The increasing profitability of financial planning practices is outweighing concerns over the future legislative landscape and has advisers feeling optimistic.

According to Macquarie Practice Consulting’s 2012 Benchmarking Survey, healthy signs of growth have buoyed adviser sentiment during the past year, with boutiques leading the charge.

The survey, now in its fifth year, found seven out of 10 advisers expect to increase their profit during the next 12 months, despite revenues being slightly down in the last cycle.

Firms that hold their own Australian Financial Services Licence fared best over the past two years, largely due to their greater size offering economies of scale in the management of costs and adviser productivity.

Yet despite this growing sense of optimism, the survey found advisers are still aware of some of the challenges they face.

The top three challenges cited by advisers are legislative change (56 per cent), profitability (41 per cent) and attracting new clients (39 per cent).

Fiona Mackenzie, associate director for Macquarie Practice Consulting believes that while some of these issues present challenges for advisers, they can also be used as an opportunity to look at what needs to change within their businesses.

“If we look at the key concerns of advisers, they are all inextricably linked,” she said.

“Legislative change has been on the radar for advisers for the past couple of years.
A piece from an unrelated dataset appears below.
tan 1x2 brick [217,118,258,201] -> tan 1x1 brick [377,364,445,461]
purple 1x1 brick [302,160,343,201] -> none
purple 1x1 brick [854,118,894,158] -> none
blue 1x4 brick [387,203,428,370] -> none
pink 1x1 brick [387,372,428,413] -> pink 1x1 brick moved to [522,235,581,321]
While there has been some concern about the potential impact of these changes, now that we are seeing more clarity around the regulations, many advisers are viewing this very much as an opportunity.”
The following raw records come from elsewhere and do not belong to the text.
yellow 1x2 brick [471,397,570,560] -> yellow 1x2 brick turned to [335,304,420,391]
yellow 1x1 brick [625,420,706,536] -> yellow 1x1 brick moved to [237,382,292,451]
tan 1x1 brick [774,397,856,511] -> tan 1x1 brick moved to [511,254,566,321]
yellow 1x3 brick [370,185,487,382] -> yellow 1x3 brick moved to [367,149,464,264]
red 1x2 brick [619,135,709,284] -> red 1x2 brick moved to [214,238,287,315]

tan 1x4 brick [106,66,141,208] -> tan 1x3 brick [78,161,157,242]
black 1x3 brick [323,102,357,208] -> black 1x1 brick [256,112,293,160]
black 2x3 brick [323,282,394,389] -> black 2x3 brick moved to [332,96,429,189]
Client numbers have been stable during the past few years, according to the 304 respondents who completed the survey.

In boxing parlance, the “tale of the tape” revealed an average of 481 clients per practice, 185 clients per adviser with 69 per cent of these active (128 per adviser).
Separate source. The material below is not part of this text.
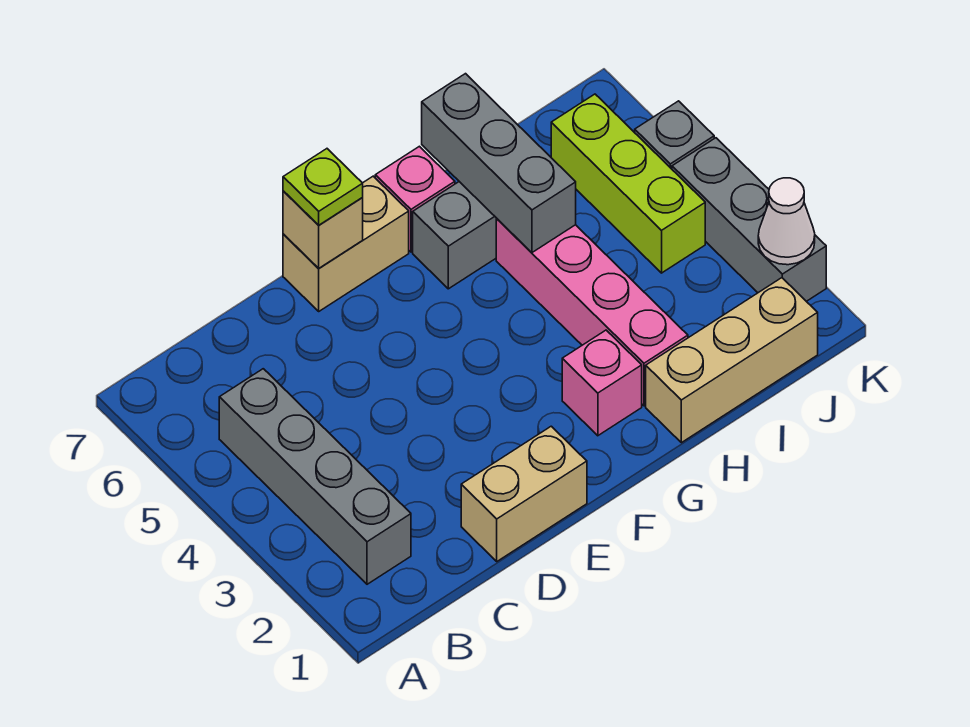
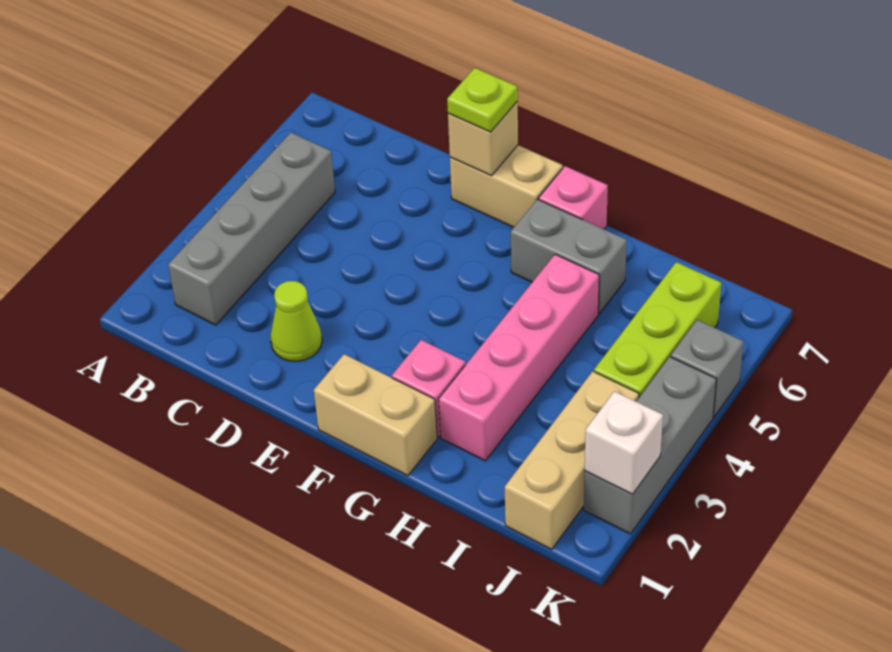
tan 1x2 brick [461,426,587,561] -> tan 1x2 brick moved to [314,354,437,476]
none -> lime 1x1 cone [270,281,322,361]
tan 1x3 brick [646,278,818,443] -> tan 1x3 brick turned to [505,371,639,549]
grey 1x3 brick [422,74,576,253] -> none
white 1x1 cone [758,178,815,265] -> white 1x1 brick [585,391,663,494]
It found an average of $93 million in funds under advice, with advisers generating $1710 in revenue per client.

“Many businesses are now looking at how they can increase their client numbers, particularly as a result of the ageing population and the need to therefore attract younger clients,” said Mackenzie.

“If advisers are doing a good job and are able to clearly articulate the value they add to their clients, this means they are likely to retain their clients for longer. It also increases their chances of getting more referrals as their clients spread the word about the positive experience they have had.”

In line with previous years’ results, the 2012 survey revealed that referrals from existing clients are the primary source of new business for 36 per cent of firms.

Predictably the survey reflects the flight from managed funds to fixed interest, cash and direct equities.